Stored records:
++++++
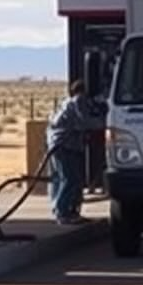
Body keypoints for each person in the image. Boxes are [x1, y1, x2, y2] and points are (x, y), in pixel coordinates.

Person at [45, 79, 107, 224]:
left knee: (70, 178)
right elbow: (84, 121)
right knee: (70, 178)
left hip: (65, 144)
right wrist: (105, 122)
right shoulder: (78, 100)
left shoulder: (68, 102)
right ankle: (63, 212)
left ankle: (71, 211)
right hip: (64, 145)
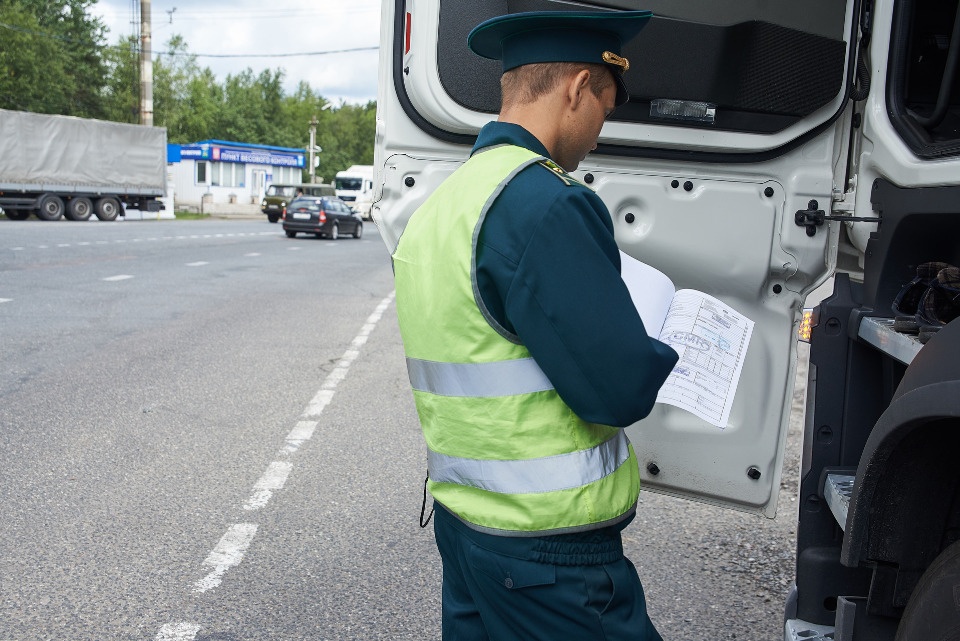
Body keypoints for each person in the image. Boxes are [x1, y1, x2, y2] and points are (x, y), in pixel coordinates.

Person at [391, 10, 679, 640]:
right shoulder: (549, 202)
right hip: (547, 554)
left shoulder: (443, 206)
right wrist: (661, 339)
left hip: (465, 527)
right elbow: (618, 390)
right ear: (578, 88)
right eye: (603, 108)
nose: (600, 132)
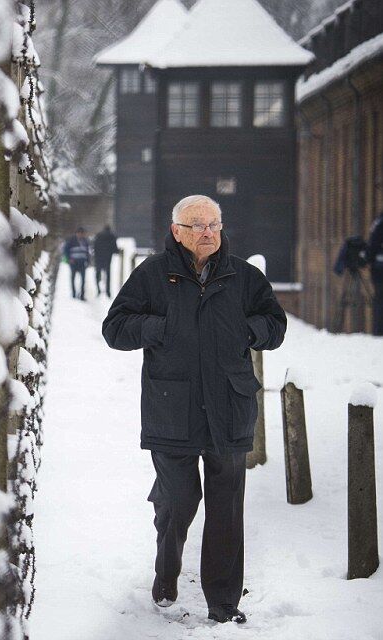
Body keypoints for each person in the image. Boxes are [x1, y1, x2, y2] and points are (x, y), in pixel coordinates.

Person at [101, 195, 286, 625]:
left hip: (229, 406)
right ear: (177, 231)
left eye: (214, 224)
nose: (207, 232)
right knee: (180, 498)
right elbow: (114, 328)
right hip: (172, 409)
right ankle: (166, 571)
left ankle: (223, 602)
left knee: (226, 508)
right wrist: (160, 328)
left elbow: (275, 325)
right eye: (197, 224)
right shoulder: (152, 274)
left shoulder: (244, 276)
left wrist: (247, 330)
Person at [64, 227, 90, 300]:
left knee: (83, 279)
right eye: (79, 233)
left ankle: (82, 295)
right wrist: (69, 259)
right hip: (73, 262)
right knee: (73, 278)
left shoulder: (85, 241)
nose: (81, 235)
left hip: (82, 263)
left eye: (82, 233)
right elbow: (66, 250)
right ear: (76, 233)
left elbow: (87, 252)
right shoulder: (71, 240)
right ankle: (74, 294)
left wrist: (88, 261)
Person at [93, 224, 119, 298]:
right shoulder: (112, 236)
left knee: (97, 274)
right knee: (108, 275)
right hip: (108, 258)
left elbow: (94, 246)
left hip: (98, 258)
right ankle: (108, 291)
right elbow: (115, 248)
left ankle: (98, 290)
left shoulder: (98, 235)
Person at [368, 210, 383, 336]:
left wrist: (368, 258)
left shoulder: (378, 223)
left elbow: (372, 245)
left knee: (379, 300)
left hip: (379, 269)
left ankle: (378, 330)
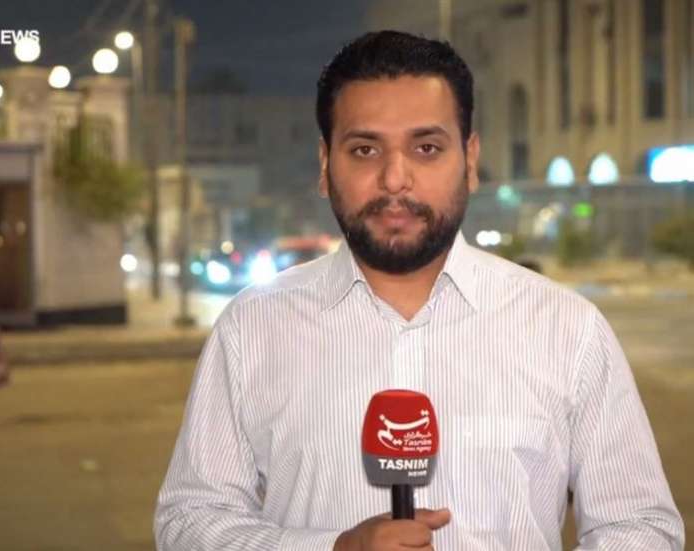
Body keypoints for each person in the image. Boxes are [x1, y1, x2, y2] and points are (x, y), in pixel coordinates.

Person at [154, 31, 684, 550]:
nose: (394, 178)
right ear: (325, 165)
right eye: (365, 149)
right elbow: (191, 519)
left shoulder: (567, 328)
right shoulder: (254, 327)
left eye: (426, 148)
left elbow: (639, 524)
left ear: (469, 160)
++++++
▶ _Requirement_
When you repeat the data, keep every line exact and drop the images.

▶ _Written answer_
Body keypoints for each person in the image. Boxes are [x1, y1, x2, y2] and points are (x, y), in pixel coordinates.

Person at [45, 79, 107, 224]:
left knee: (70, 178)
right elbow: (84, 121)
right knee: (70, 178)
left hip: (65, 144)
right wrist: (105, 122)
right shoulder: (78, 100)
left shoulder: (68, 102)
right ankle: (63, 212)
left ankle: (71, 211)
right hip: (64, 145)
Body keypoints for each person in the image. Boxes are [x1, y1, x2, y2] and points are (x, y), in pixel coordinates.

Person at [391, 10, 679, 640]:
right shoulder: (549, 202)
right hip: (547, 554)
left shoulder: (443, 206)
right wrist: (661, 339)
left hip: (465, 527)
right elbow: (618, 390)
right ear: (578, 88)
right eye: (603, 108)
nose: (600, 132)
Body keypoints for each person in the image. Boxes are [x1, y1, x2, y2] and points are (x, y), in pixel coordinates.

Person at [101, 195, 286, 625]:
left hip: (229, 406)
right ear: (177, 231)
left eye: (214, 224)
nose: (207, 232)
right knee: (180, 498)
right elbow: (114, 328)
right hip: (172, 409)
right ankle: (166, 571)
left ankle: (223, 602)
left knee: (226, 508)
right wrist: (160, 328)
left elbow: (275, 325)
right eye: (197, 224)
right shoulder: (152, 274)
left shoulder: (244, 276)
left wrist: (247, 330)
Person at [64, 227, 90, 300]:
left knee: (83, 279)
right eye: (79, 233)
left ankle: (82, 295)
right wrist: (69, 259)
right hip: (73, 262)
right knee: (73, 278)
left shoulder: (85, 241)
nose: (81, 235)
left hip: (82, 263)
left eye: (82, 233)
right elbow: (66, 250)
right ear: (76, 233)
left elbow: (87, 252)
right shoulder: (71, 240)
right ankle: (74, 294)
left wrist: (88, 261)
Person at [93, 224, 119, 298]:
right shoulder: (112, 236)
left knee: (97, 274)
right knee: (108, 275)
right hip: (108, 258)
left elbow: (94, 246)
left hip: (98, 258)
right ankle: (108, 291)
right elbow: (115, 248)
left ankle: (98, 290)
left shoulder: (98, 235)
Person at [368, 210, 383, 336]:
left wrist: (368, 258)
left shoulder: (378, 223)
left elbow: (372, 245)
left knee: (379, 300)
left hip: (379, 269)
left ankle: (378, 330)
Body keypoints for each person in the image. Boxes are [x1, y1, x2, y2] and points are (x, y), in pixel coordinates.

Person at [154, 31, 684, 550]:
nose: (394, 178)
right ear: (325, 165)
right eye: (365, 149)
right elbow: (191, 519)
left shoulder: (567, 328)
right shoulder: (254, 327)
left eye: (426, 148)
left elbow: (639, 524)
left ear: (469, 160)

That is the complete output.